### Source extract

■ ■ ■ ■ ■ ■ ■

Kuwait Technical College or ktech was founded 2014 to provide opportunities for students who are more oriented toward practical education rather than a more theoretical approach. It is licensed by Kuwait's General Secretariat of Private Universities Council, and offers recognized two-year Diploma and associate degree programs in addition to internationally accredited certificates in Microsoft, CISCO, and CompTIA.

Academics

Information Systems and Technology (IT)

Network Systems Administration and Security (Two-year Associate Degree)
Network Design and Administration (Two-year Associate Degree)
Software Applications and Programming (Two-year Diploma)
Web Applications and Programming (Two-year Diploma)

Business Management (BM)

E-Commerce (Two-year Associate Degree)
Management of Information Systems (Two-year Associate Degree)
Sales and Marketing (Two-year Associate Degree)

■ ■ ■ ■ ■ ■ ■

### Given entries
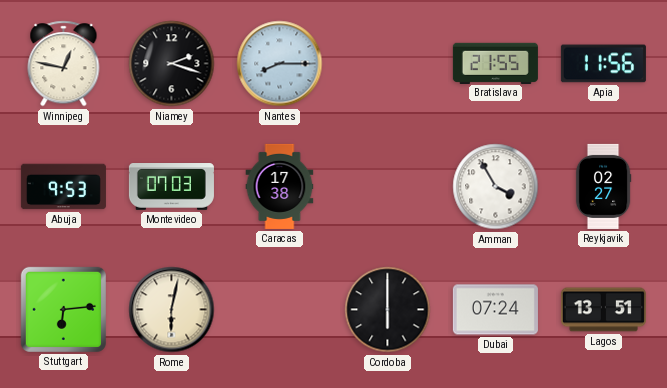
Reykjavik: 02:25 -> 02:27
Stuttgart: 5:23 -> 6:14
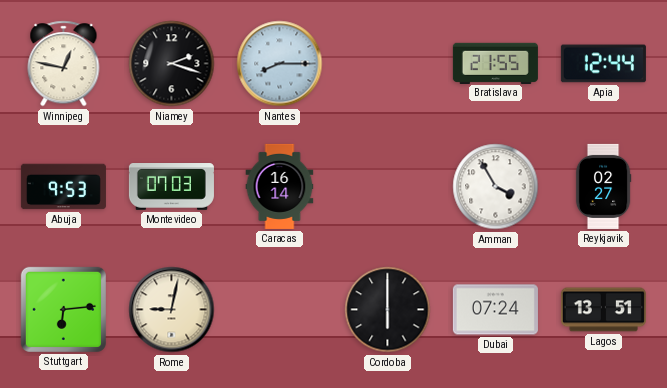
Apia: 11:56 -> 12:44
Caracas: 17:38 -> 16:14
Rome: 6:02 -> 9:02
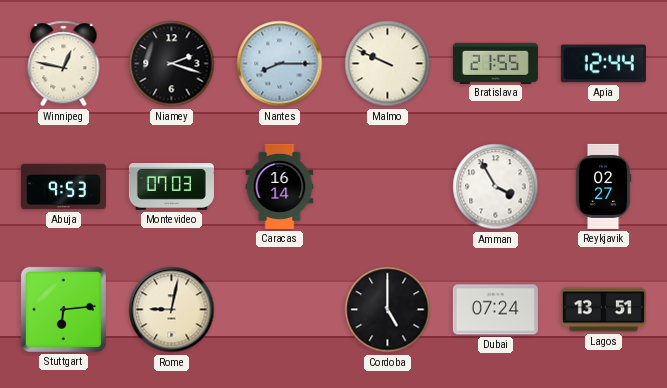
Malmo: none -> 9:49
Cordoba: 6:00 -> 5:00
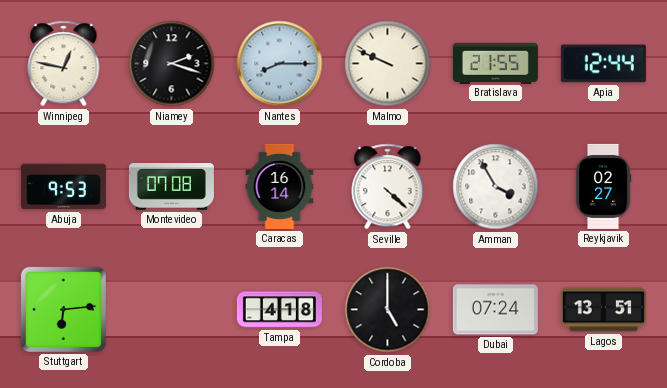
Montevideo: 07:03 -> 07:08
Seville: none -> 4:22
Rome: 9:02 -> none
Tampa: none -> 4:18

■ ■ ■ ■ ■ ■ ■

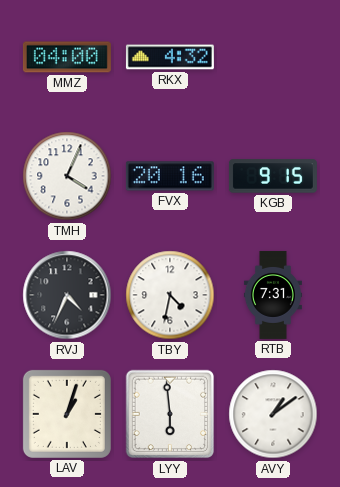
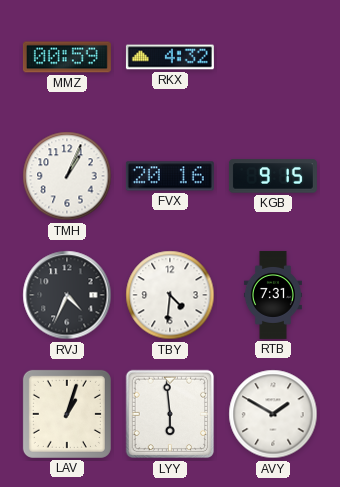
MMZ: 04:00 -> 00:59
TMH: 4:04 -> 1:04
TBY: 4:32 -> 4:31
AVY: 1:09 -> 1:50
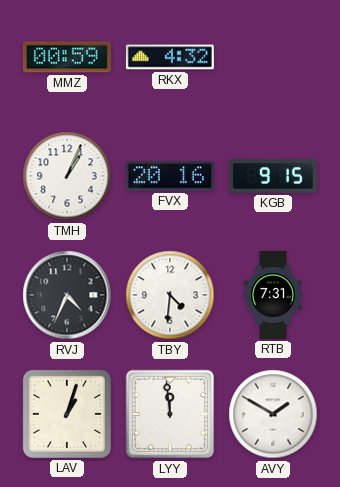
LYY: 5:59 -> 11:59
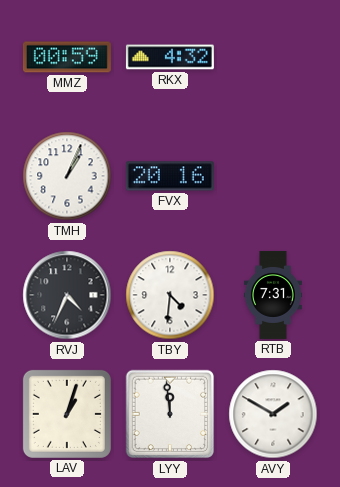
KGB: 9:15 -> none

■ ■ ■ ■ ■ ■ ■

### Your tasks
• A. Please answer these about the Kuwait Technical College text, one per line:
(i) In what year was the college founded?
(ii) What body licenses the college?
(iii) What type of credential does the Software Applications and Programming program offer?
• B. Carry on with the Kuwait Technical College text, picking up after its final entry.

### Responses per task
• A.
(i) 2014
(ii) Kuwait's General Secretariat of Private Universities Council
(iii) A two-year diploma

• B.
Faculty
There are over 100 faculty members & staff at ktech coming from various nationalities.

Campus
A fully integrated college campus life that contains a sport center with multiple activities and other student facilities , shops and rest areas that is serviced with coffee, food and cafeterias and other stuff shops that students requires in a campus.

References 

 General Secretariat of Private Universities Council ( PUC ). 
 kuwait technical college (ktech)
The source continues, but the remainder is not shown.